Le rôle des partenaires sociaux est d’agir avec toutes les forces de ce pays, dans le respect de leur indépendance mutuelle.

Si les entreprises ont besoin d’être compétitives, souples, réactives, les salariés doivent être mieux formés aux enjeux du futur et protégés face à l’accélération des mutations. Toute refondation du « pacte » entre l’entreprise et les salariés nécessite de tenir la balance égale entre les devoirs des unes et des autres.

L’amélioration de la participation des salariés à la vie des entreprises par la modernisation du dialogue social, l’évolution de la relation employeur-salarié, l’innovation dans ces domaines, sont des enjeux actuels qui relèvent pleinement du rôle des partenaires sociaux. Ceux-ci doivent aussi, le plus largement possible, prendre part aux débats sur la sortie de crise comme sur les grands sujets économiques, sociaux et environnementaux, et agir avec toutes les forces vives pour faire émerger des solutions nouvelles. C’est pourquoi le dialogue national interprofessionnel mais également au niveau européen, doit être relancé.

La pandémie nous interpelle sur le rôle de l’Europe et la mondialisation.

La crise interpelle les pouvoirs publics et les citoyens sur la capacité de l’Europe et de la France à prendre ou à reprendre en mains leur destin économique dans des secteurs stratégiques.

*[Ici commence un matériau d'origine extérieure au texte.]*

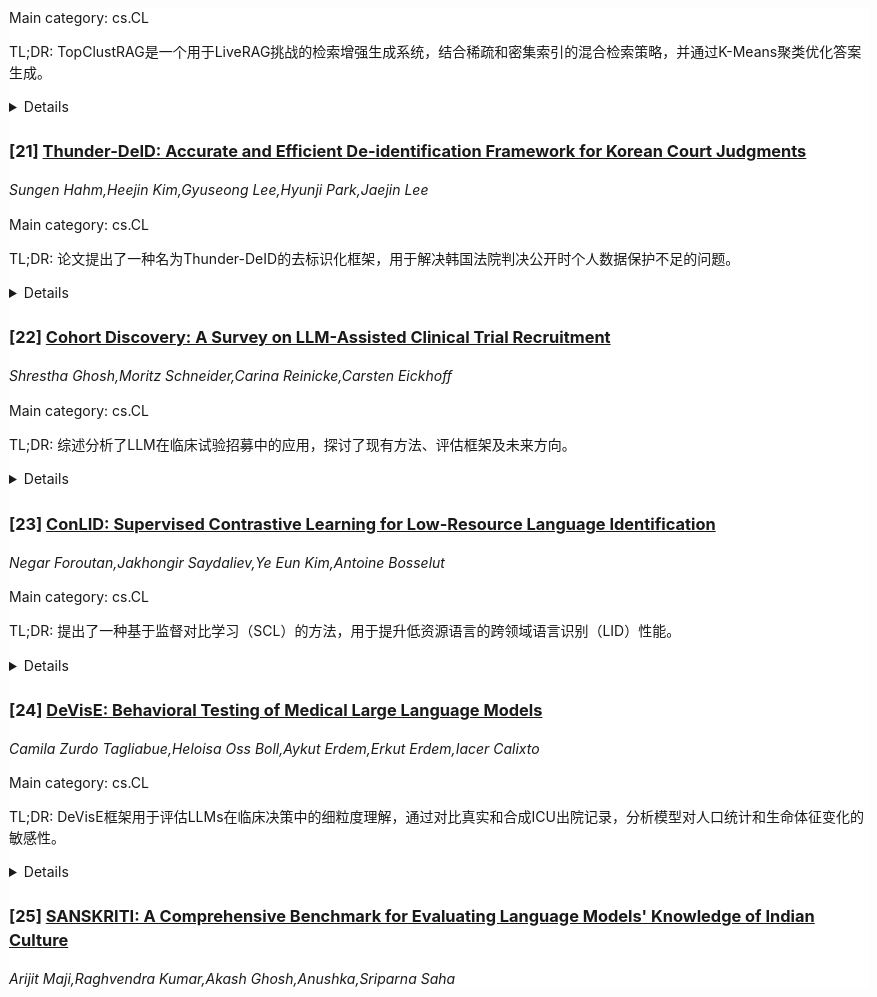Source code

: Main category: cs.CL

TL;DR: TopClustRAG是一个用于LiveRAG挑战的检索增强生成系统，结合稀疏和密集索引的混合检索策略，并通过K-Means聚类优化答案生成。


<details><summary>Details</summary></details>


### [21] [Thunder-DeID: Accurate and Efficient De-identification Framework for Korean Court Judgments](https://arxiv.org/abs/2506.15266)
*Sungen Hahm,Heejin Kim,Gyuseong Lee,Hyunji Park,Jaejin Lee*

Main category: cs.CL

TL;DR: 论文提出了一种名为Thunder-DeID的去标识化框架，用于解决韩国法院判决公开时个人数据保护不足的问题。


<details><summary>Details</summary></details>


### [22] [Cohort Discovery: A Survey on LLM-Assisted Clinical Trial Recruitment](https://arxiv.org/abs/2506.15301)
*Shrestha Ghosh,Moritz Schneider,Carina Reinicke,Carsten Eickhoff*

Main category: cs.CL

TL;DR: 综述分析了LLM在临床试验招募中的应用，探讨了现有方法、评估框架及未来方向。


<details><summary>Details</summary></details>


### [23] [ConLID: Supervised Contrastive Learning for Low-Resource Language Identification](https://arxiv.org/abs/2506.15304)
*Negar Foroutan,Jakhongir Saydaliev,Ye Eun Kim,Antoine Bosselut*

Main category: cs.CL

TL;DR: 提出了一种基于监督对比学习（SCL）的方法，用于提升低资源语言的跨领域语言识别（LID）性能。


<details><summary>Details</summary></details>


### [24] [DeVisE: Behavioral Testing of Medical Large Language Models](https://arxiv.org/abs/2506.15339)
*Camila Zurdo Tagliabue,Heloisa Oss Boll,Aykut Erdem,Erkut Erdem,Iacer Calixto*

Main category: cs.CL

TL;DR: DeVisE框架用于评估LLMs在临床决策中的细粒度理解，通过对比真实和合成ICU出院记录，分析模型对人口统计和生命体征变化的敏感性。


<details><summary>Details</summary></details>


### [25] [SANSKRITI: A Comprehensive Benchmark for Evaluating Language Models' Knowledge of Indian Culture](https://arxiv.org/abs/2506.15355)
*Arijit Maji,Raghvendra Kumar,Akash Ghosh,Anushka,Sriparna Saha*
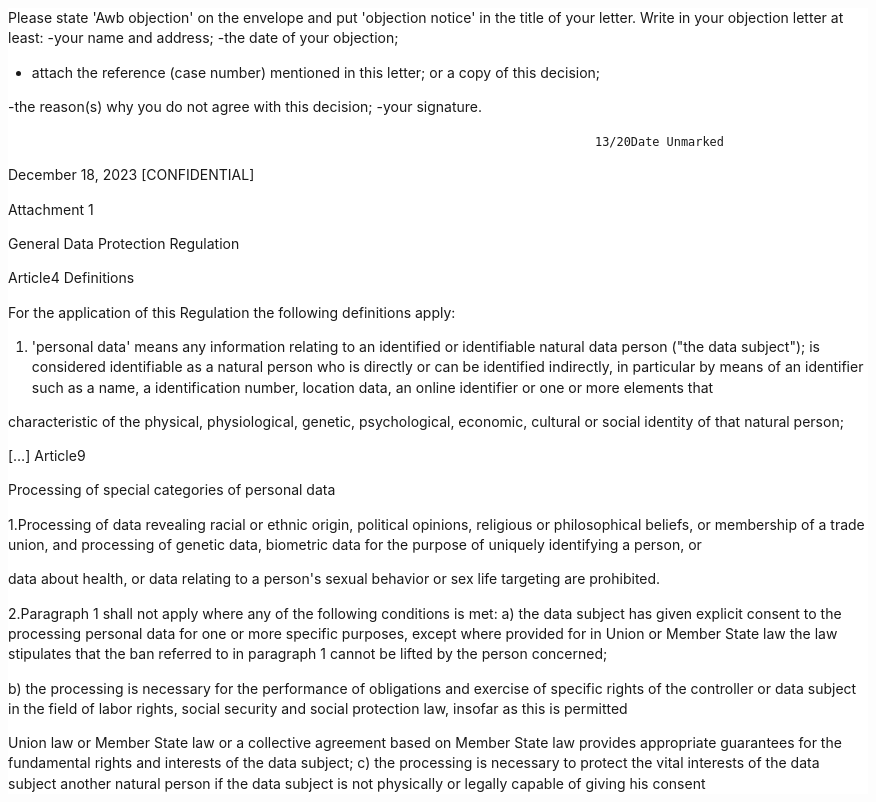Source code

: Please state 'Awb objection' on the envelope and put 'objection notice' in the title of your letter.
Write in your objection letter at least:
-your name and address;
-the date of your objection;
- attach the reference (case number) mentioned in this letter; or a copy of this decision;

-the reason(s) why you do not agree with this decision;
-your signature.

                                                                                      13/20Date Unmarked
December 18, 2023 \[CONFIDENTIAL\]

Attachment 1

General Data Protection Regulation

Article4
Definitions

For the application of this Regulation the following definitions apply:

1) 'personal data' means any information relating to an identified or identifiable natural data
person ("the data subject"); is considered identifiable as a natural person who is directly or
can be identified indirectly, in particular by means of an identifier such as a name, a
identification number, location data, an online identifier or one or more elements that

characteristic of the physical, physiological, genetic, psychological, economic, cultural or social
identity of that natural person;

\[…\]
Article9

Processing of special categories of personal data

1.Processing of data revealing racial or ethnic origin, political opinions, religious or
philosophical beliefs, or membership of a trade union, and processing of
genetic data, biometric data for the purpose of uniquely identifying a person, or

data about health, or data relating to a person's sexual behavior or sex life
targeting are prohibited.

2.Paragraph 1 shall not apply where any of the following conditions is met:
a) the data subject has given explicit consent to the processing
personal data for one or more specific purposes, except where provided for in Union or Member State law
the law stipulates that the ban referred to in paragraph 1 cannot be lifted by the person concerned;

b) the processing is necessary for the performance of obligations and exercise
of specific rights of the controller or data subject in the field of
labor rights, social security and social protection law, insofar as this is permitted

Union law or Member State law or a collective agreement based on Member State law
provides appropriate guarantees for the fundamental rights and interests of the data subject;
c) the processing is necessary to protect the vital interests of the data subject
another natural person if the data subject is not physically or legally capable of giving his consent

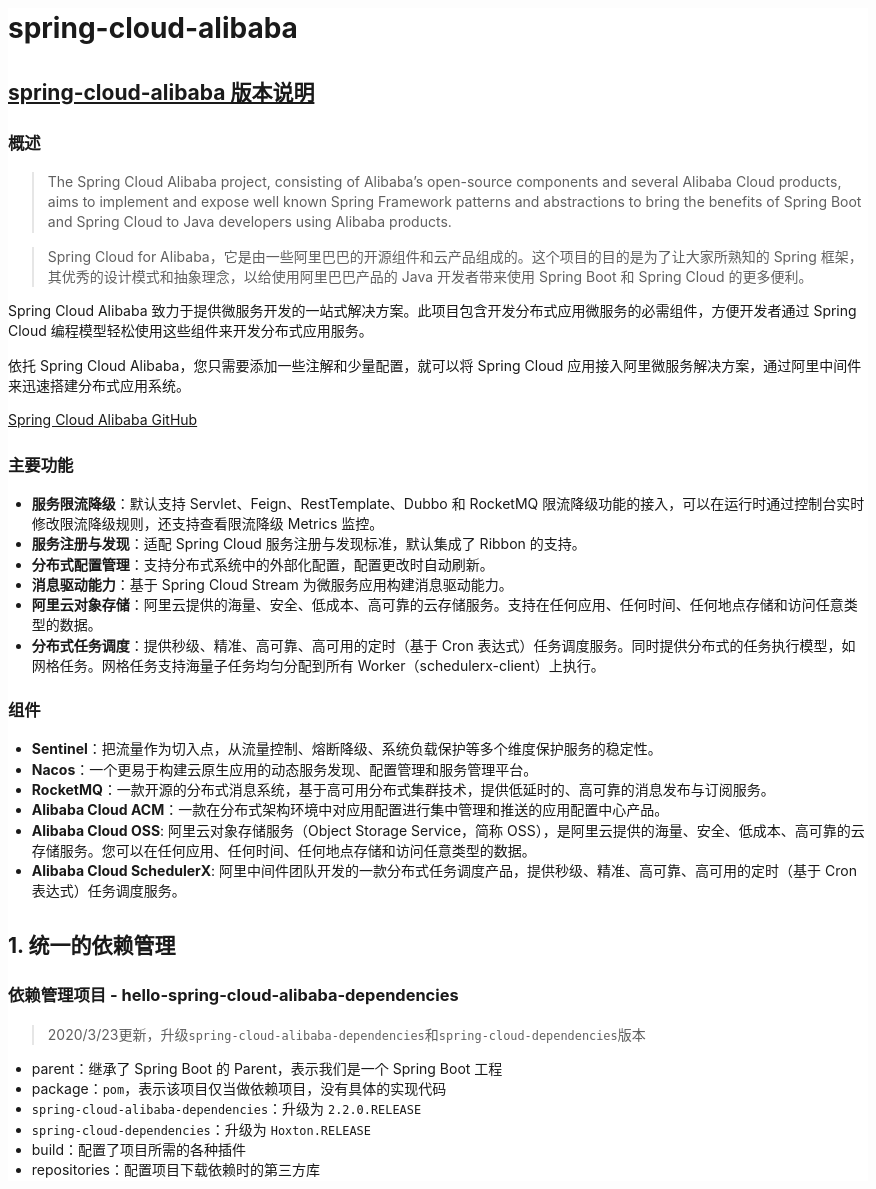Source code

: # spring-cloud-alibaba
## [spring-cloud-alibaba 版本说明](https://github.com/alibaba/spring-cloud-alibaba/wiki/%E7%89%88%E6%9C%AC%E8%AF%B4%E6%98%8E)
### 概述
> The Spring Cloud Alibaba project, consisting of Alibaba’s open-source components and several Alibaba Cloud products, aims to implement and expose well known Spring Framework patterns and abstractions to bring the benefits of Spring Boot and Spring Cloud to Java developers using Alibaba products.

> Spring Cloud for Alibaba，它是由一些阿里巴巴的开源组件和云产品组成的。这个项目的目的是为了让大家所熟知的 Spring 框架，其优秀的设计模式和抽象理念，以给使用阿里巴巴产品的 Java 开发者带来使用 Spring Boot 和 Spring Cloud 的更多便利。

Spring Cloud Alibaba 致力于提供微服务开发的一站式解决方案。此项目包含开发分布式应用微服务的必需组件，方便开发者通过 Spring Cloud 编程模型轻松使用这些组件来开发分布式应用服务。

依托 Spring Cloud Alibaba，您只需要添加一些注解和少量配置，就可以将 Spring Cloud 应用接入阿里微服务解决方案，通过阿里中间件来迅速搭建分布式应用系统。

[Spring Cloud Alibaba GitHub](https://github.com/spring-cloud-incubator/spring-cloud-alibaba/blob/master/README-zh.md)

### 主要功能

- **服务限流降级**：默认支持 Servlet、Feign、RestTemplate、Dubbo 和 RocketMQ 限流降级功能的接入，可以在运行时通过控制台实时修改限流降级规则，还支持查看限流降级 Metrics 监控。
- **服务注册与发现**：适配 Spring Cloud 服务注册与发现标准，默认集成了 Ribbon 的支持。
- **分布式配置管理**：支持分布式系统中的外部化配置，配置更改时自动刷新。
- **消息驱动能力**：基于 Spring Cloud Stream 为微服务应用构建消息驱动能力。
- **阿里云对象存储**：阿里云提供的海量、安全、低成本、高可靠的云存储服务。支持在任何应用、任何时间、任何地点存储和访问任意类型的数据。
- **分布式任务调度**：提供秒级、精准、高可靠、高可用的定时（基于 Cron 表达式）任务调度服务。同时提供分布式的任务执行模型，如网格任务。网格任务支持海量子任务均匀分配到所有 Worker（schedulerx-client）上执行。

### 组件

- **Sentinel**：把流量作为切入点，从流量控制、熔断降级、系统负载保护等多个维度保护服务的稳定性。
- **Nacos**：一个更易于构建云原生应用的动态服务发现、配置管理和服务管理平台。
- **RocketMQ**：一款开源的分布式消息系统，基于高可用分布式集群技术，提供低延时的、高可靠的消息发布与订阅服务。
- **Alibaba Cloud ACM**：一款在分布式架构环境中对应用配置进行集中管理和推送的应用配置中心产品。
- **Alibaba Cloud OSS**: 阿里云对象存储服务（Object Storage Service，简称 OSS），是阿里云提供的海量、安全、低成本、高可靠的云存储服务。您可以在任何应用、任何时间、任何地点存储和访问任意类型的数据。
- **Alibaba Cloud SchedulerX**: 阿里中间件团队开发的一款分布式任务调度产品，提供秒级、精准、高可靠、高可用的定时（基于 Cron 表达式）任务调度服务。

## 1. 统一的依赖管理
### 依赖管理项目 - hello-spring-cloud-alibaba-dependencies

> 2020/3/23更新，升级`spring-cloud-alibaba-dependencies`和`spring-cloud-dependencies`版本

- parent：继承了 Spring Boot 的 Parent，表示我们是一个 Spring Boot 工程
- package：`pom`，表示该项目仅当做依赖项目，没有具体的实现代码
- `spring-cloud-alibaba-dependencies`：升级为 `2.2.0.RELEASE` 
- `spring-cloud-dependencies`：升级为 `Hoxton.RELEASE` 
- build：配置了项目所需的各种插件
- repositories：配置项目下载依赖时的第三方库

La mondialisation de la production et des échanges telle que nous la connaissons a révélé parfois brutalement ses faiblesses. La capacité de résistance, de réaction et d’adaptation du système économique, des entreprises et des organisations de toutes natures est en question face à un évènement de ce type.

Il devient dès lors souhaitable de réfléchir à quel échelon établir ou rétablir une souveraineté protectrice sur des domaines stratégiques à définir. L’échelon européen apparaît comme le plus adapté pour catalyser les énergies, fédérer les politiques qui sont indispensables (santé, alimentation, énergie), en menant des politiques cohérentes sur les ouvertures d’accords commerciaux internationaux et en matière de respect des normes concernant les importations.

En ce moment inédit dans l’histoire récente, nous pensons essentiel de rappeler ensemble que nos organisations, au-delà de la défense des intérêts de leurs membres, ont aussi un rôle à jouer dans l’intérêt général que nul responsable ne peut ignorer. Nous avons des réflexions à partager, des idées à échanger et confronter, des propositions à débattre, des solutions à construire. C’est ainsi que nous contribuerons ensemble à la sortie de crise efficace et juste dont notre société a besoin. Nous affirmons aujourd’hui collectivement notre volonté d’engagement et notre conviction qu’un dialogue renforcé est  l’une des conditions du succès.